====== MATERIAL PROVIDED ======

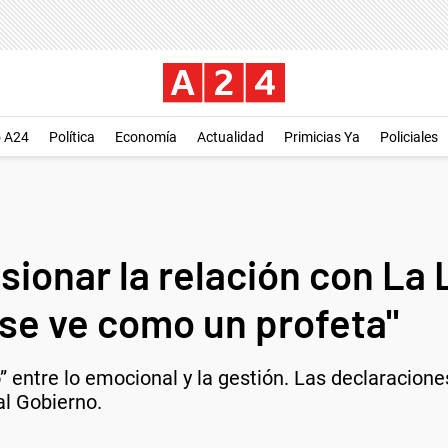
o A24
Política
Economía
Actualidad
Primicias Ya
Policiales
nsionar la relación con La
"se ve como un profeta"
” entre lo emocional y la gestión. Las declaracion
al Gobierno.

======

WHAT NEEDS TO BE DONE>
Could you print all of the entries above exactly as written, minus the pictures?

EXERCISE SOLUTION>
o A24
Política
Economía
Actualidad
Primicias Ya
Policiales
nsionar la relación con La
"se ve como un profeta"
” entre lo emocional y la gestión. Las declaracion
al Gobierno.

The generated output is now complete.